## WORK REQUEST
Find, in the records below, the line that contains "Figure 13. UTC" and the line that contains "FIGURE 7 OsARF4". Copy those two lines and everything between them exactly, but not the pictures.

## SUPPLIED ENTRIES
○ ○ ○ ○ ○ ○ ○
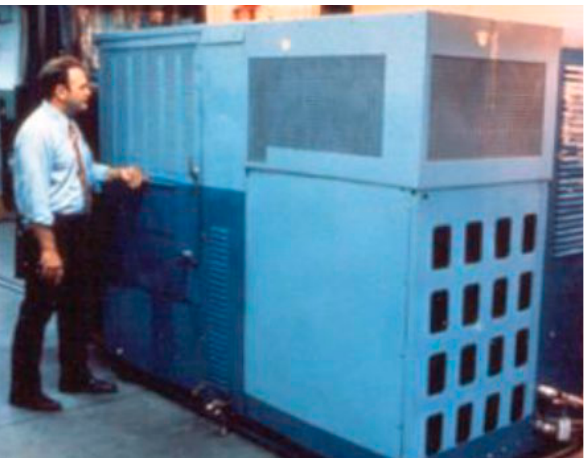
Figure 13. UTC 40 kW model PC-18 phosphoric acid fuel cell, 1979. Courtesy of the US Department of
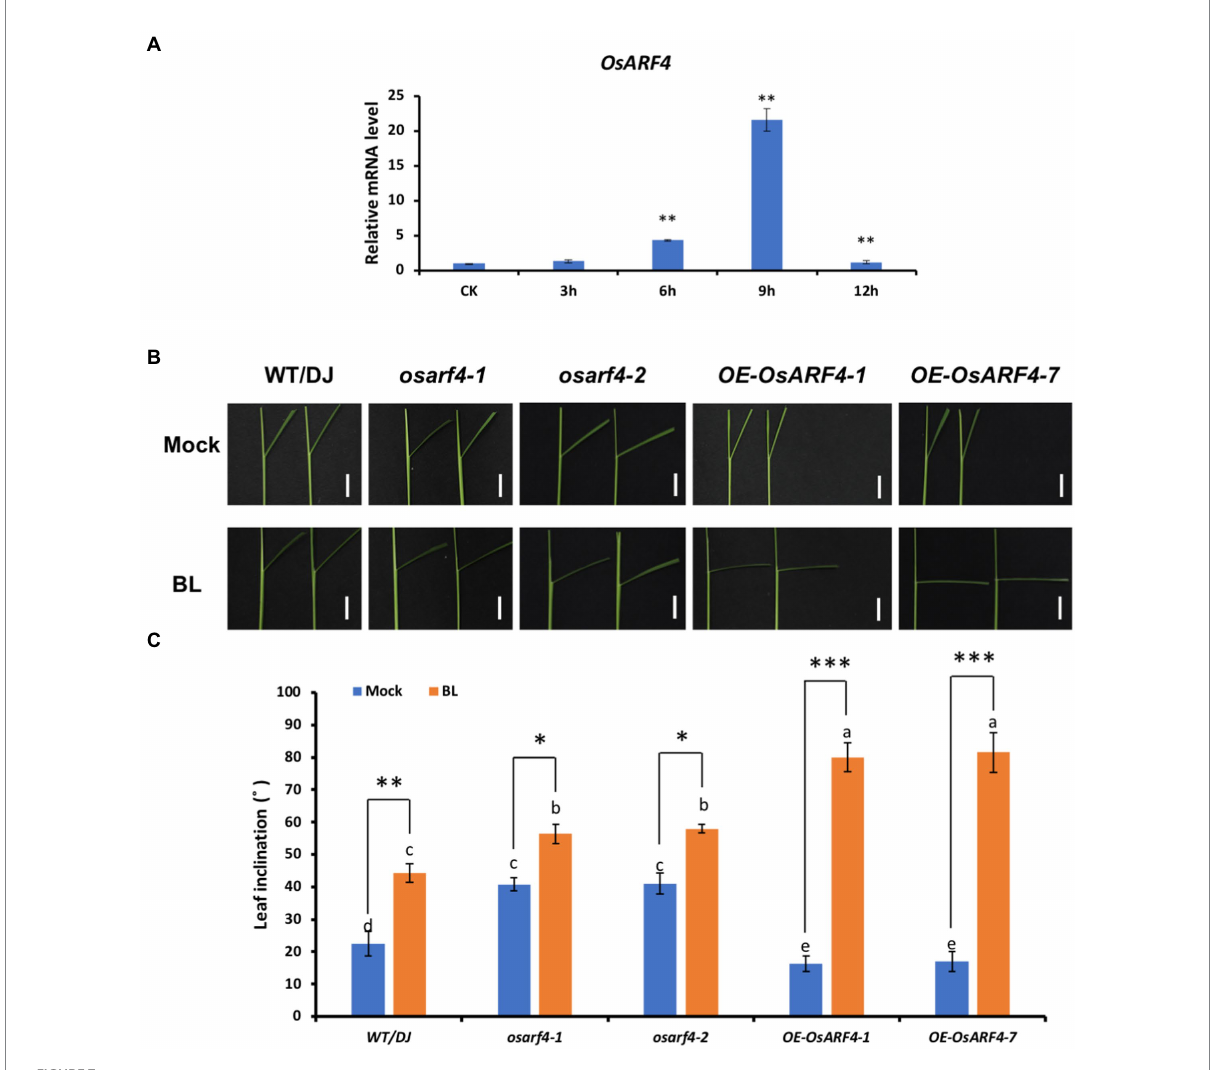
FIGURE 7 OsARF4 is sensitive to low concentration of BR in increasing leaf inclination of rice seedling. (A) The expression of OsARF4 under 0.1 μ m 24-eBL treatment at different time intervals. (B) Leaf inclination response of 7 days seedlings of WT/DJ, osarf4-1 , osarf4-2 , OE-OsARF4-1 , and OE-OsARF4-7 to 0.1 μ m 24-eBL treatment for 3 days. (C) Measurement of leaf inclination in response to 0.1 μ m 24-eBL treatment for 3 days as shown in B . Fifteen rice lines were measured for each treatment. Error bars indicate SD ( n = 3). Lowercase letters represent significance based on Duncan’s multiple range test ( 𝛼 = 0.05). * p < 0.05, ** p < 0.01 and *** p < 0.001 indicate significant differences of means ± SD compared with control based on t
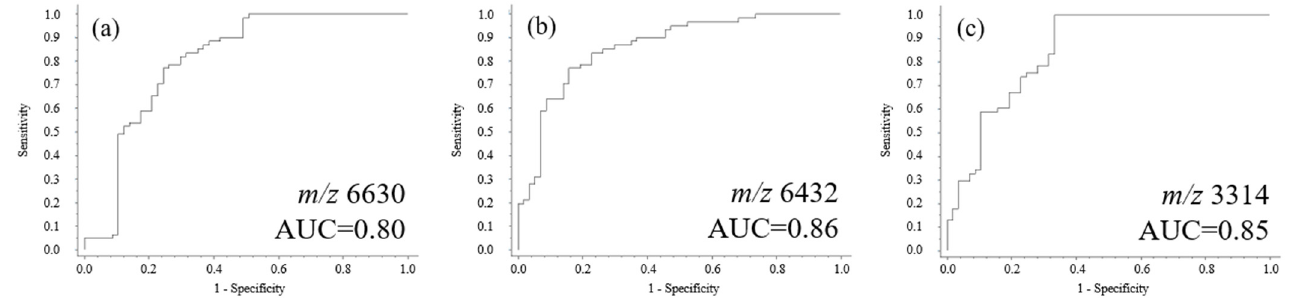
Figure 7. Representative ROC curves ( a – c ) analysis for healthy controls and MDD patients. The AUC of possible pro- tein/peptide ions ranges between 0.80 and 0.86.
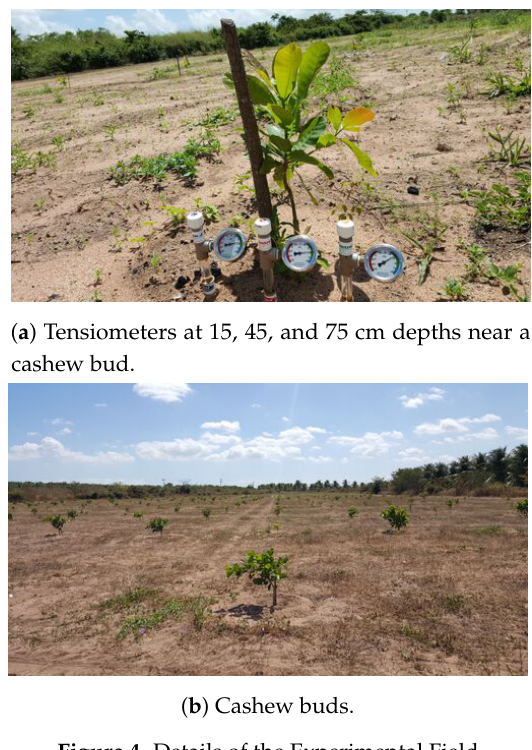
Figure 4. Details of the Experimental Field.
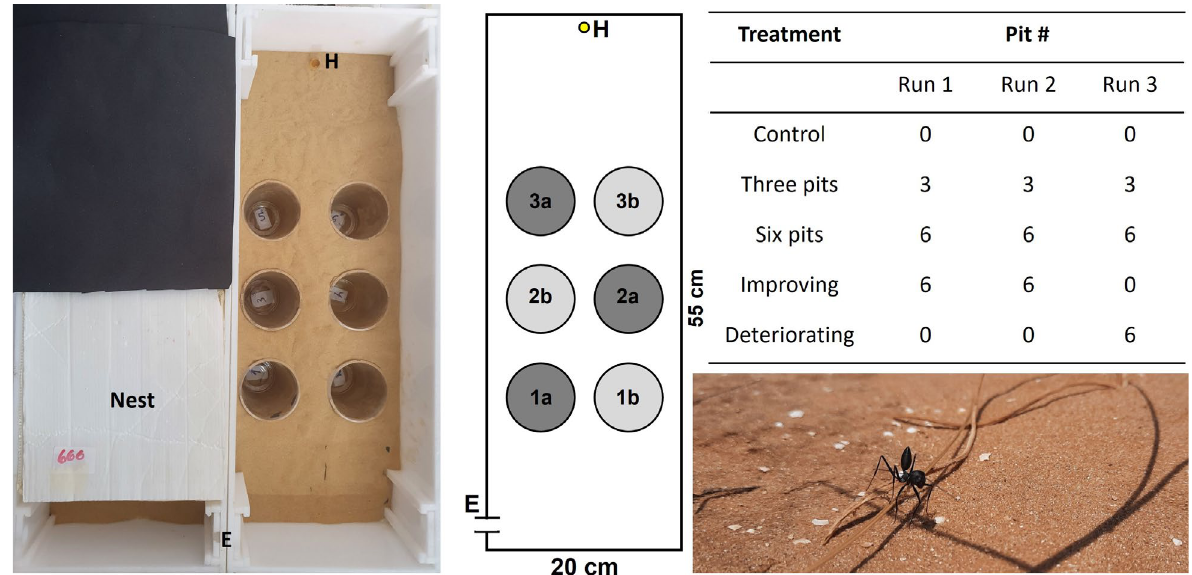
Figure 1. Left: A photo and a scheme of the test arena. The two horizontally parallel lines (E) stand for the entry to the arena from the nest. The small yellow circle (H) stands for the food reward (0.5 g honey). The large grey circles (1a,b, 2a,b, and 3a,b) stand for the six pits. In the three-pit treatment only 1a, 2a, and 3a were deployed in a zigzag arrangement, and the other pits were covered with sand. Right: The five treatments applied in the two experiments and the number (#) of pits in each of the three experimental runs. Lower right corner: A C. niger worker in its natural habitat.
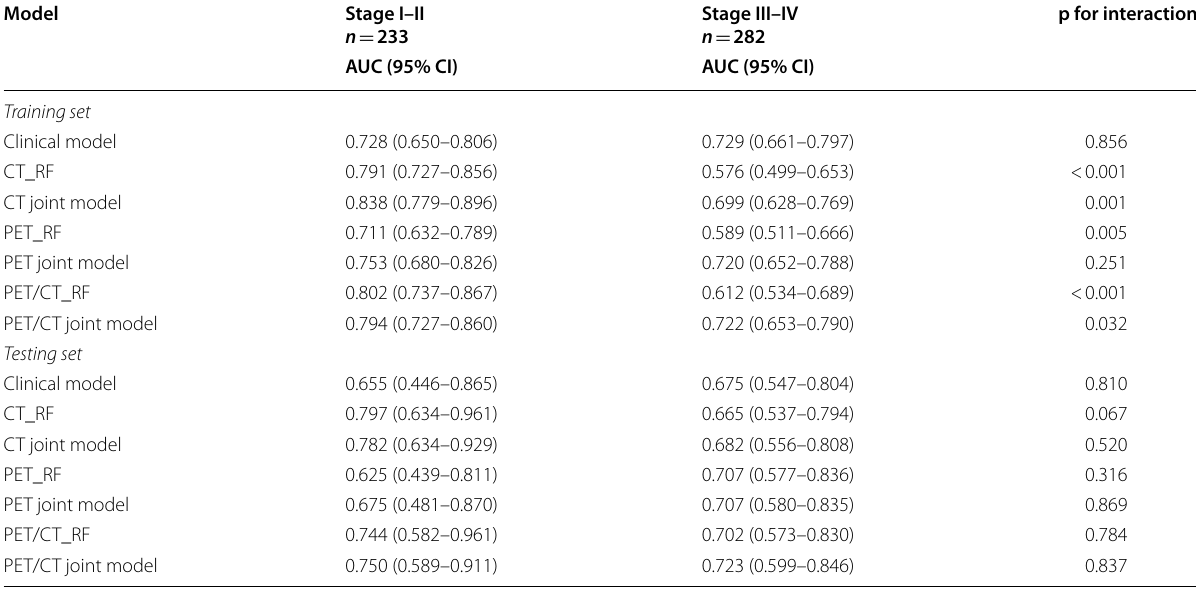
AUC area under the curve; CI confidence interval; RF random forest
○ ○ ○ ○ ○ ○ ○
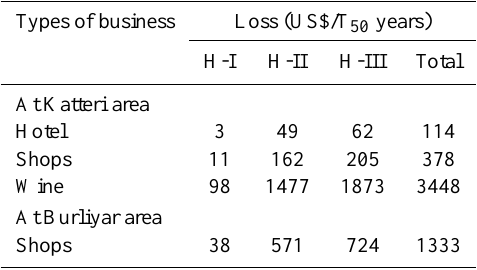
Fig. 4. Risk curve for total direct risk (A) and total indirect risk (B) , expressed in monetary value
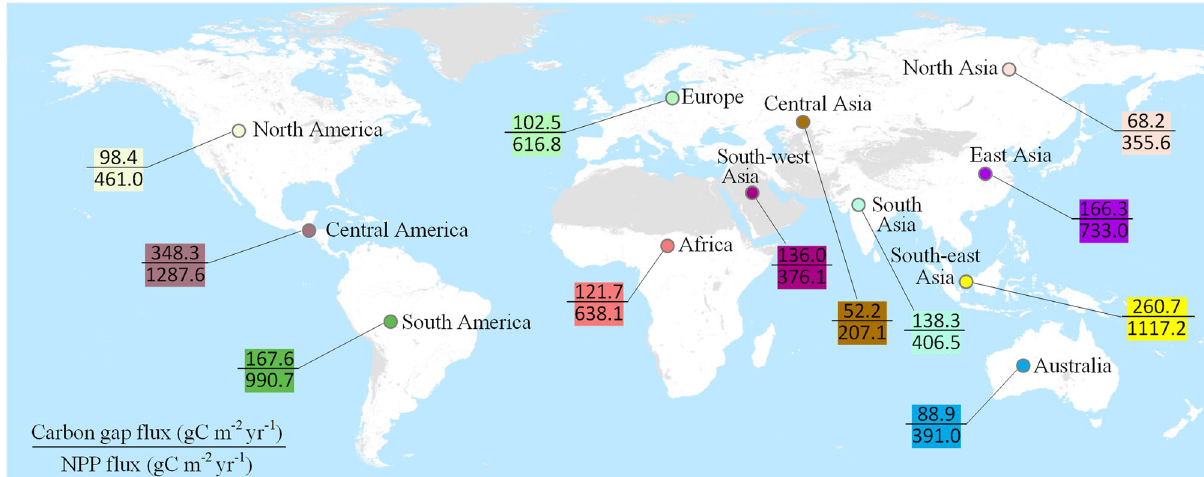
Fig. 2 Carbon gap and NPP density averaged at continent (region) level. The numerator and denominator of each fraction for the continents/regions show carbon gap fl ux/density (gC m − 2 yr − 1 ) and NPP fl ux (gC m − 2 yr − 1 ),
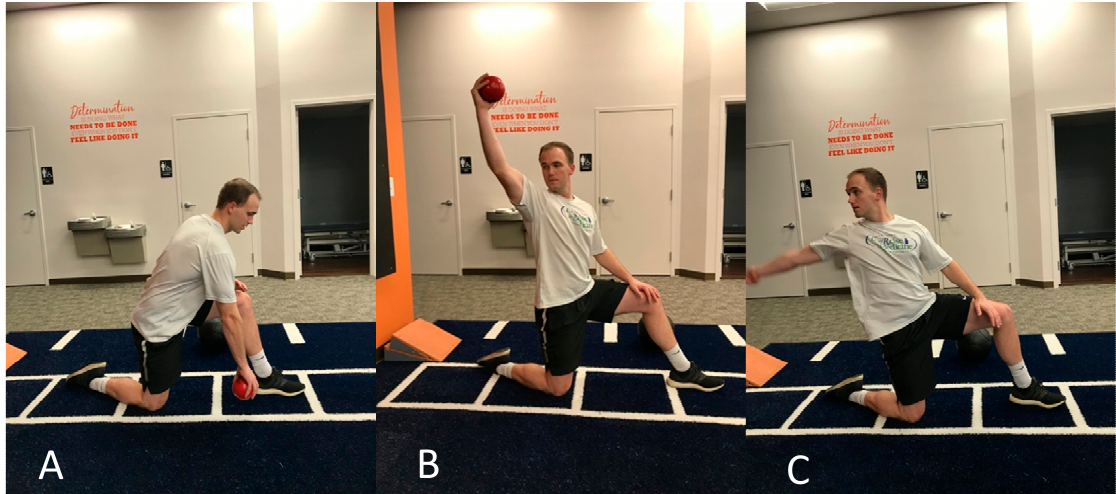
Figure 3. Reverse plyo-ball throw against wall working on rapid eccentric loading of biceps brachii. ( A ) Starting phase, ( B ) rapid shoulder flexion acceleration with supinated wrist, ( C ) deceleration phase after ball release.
○ ○ ○ ○ ○ ○ ○
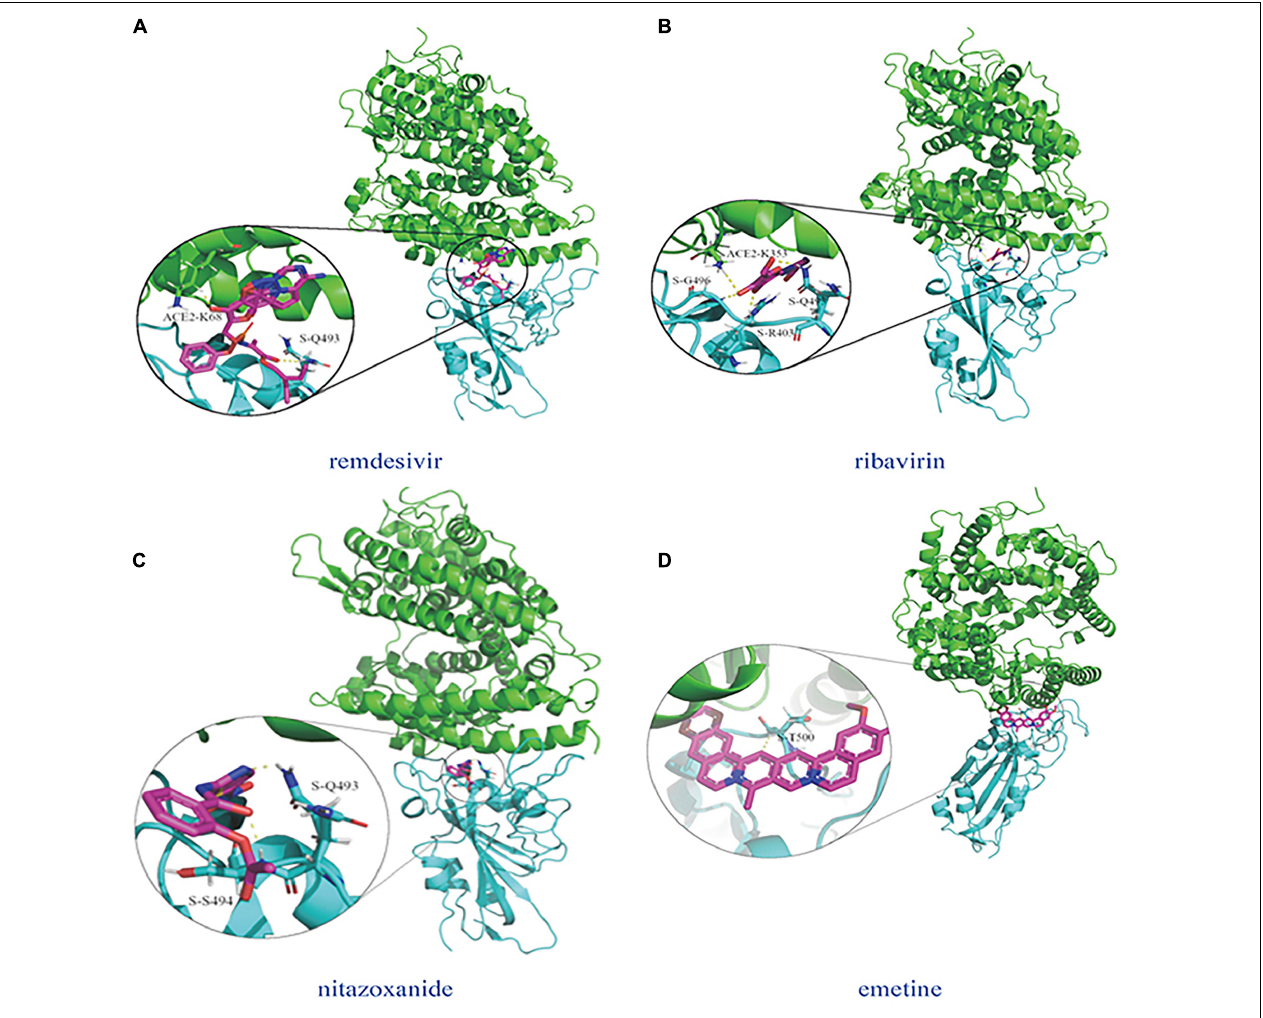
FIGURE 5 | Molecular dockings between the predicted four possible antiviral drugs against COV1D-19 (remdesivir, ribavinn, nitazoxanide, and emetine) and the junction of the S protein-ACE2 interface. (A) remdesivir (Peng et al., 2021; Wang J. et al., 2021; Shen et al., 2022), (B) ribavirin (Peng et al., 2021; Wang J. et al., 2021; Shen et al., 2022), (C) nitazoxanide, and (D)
○ ○ ○ ○ ○ ○ ○
## ANSWER BOX
Figure 13. UTC 40 kW model PC-18 phosphoric acid fuel cell, 1979. Courtesy of the US Department of
FIGURE 7 OsARF4 is sensitive to low concentration of BR in increasing leaf inclination of rice seedling. (A) The expression of OsARF4 under 0.1 μ m 24-eBL treatment at different time intervals. (B) Leaf inclination response of 7 days seedlings of WT/DJ, osarf4-1 , osarf4-2 , OE-OsARF4-1 , and OE-OsARF4-7 to 0.1 μ m 24-eBL treatment for 3 days. (C) Measurement of leaf inclination in response to 0.1 μ m 24-eBL treatment for 3 days as shown in B . Fifteen rice lines were measured for each treatment. Error bars indicate SD ( n = 3). Lowercase letters represent significance based on Duncan’s multiple range test ( 𝛼 = 0.05). * p < 0.05, ** p < 0.01 and *** p < 0.001 indicate significant differences of means ± SD compared with control based on t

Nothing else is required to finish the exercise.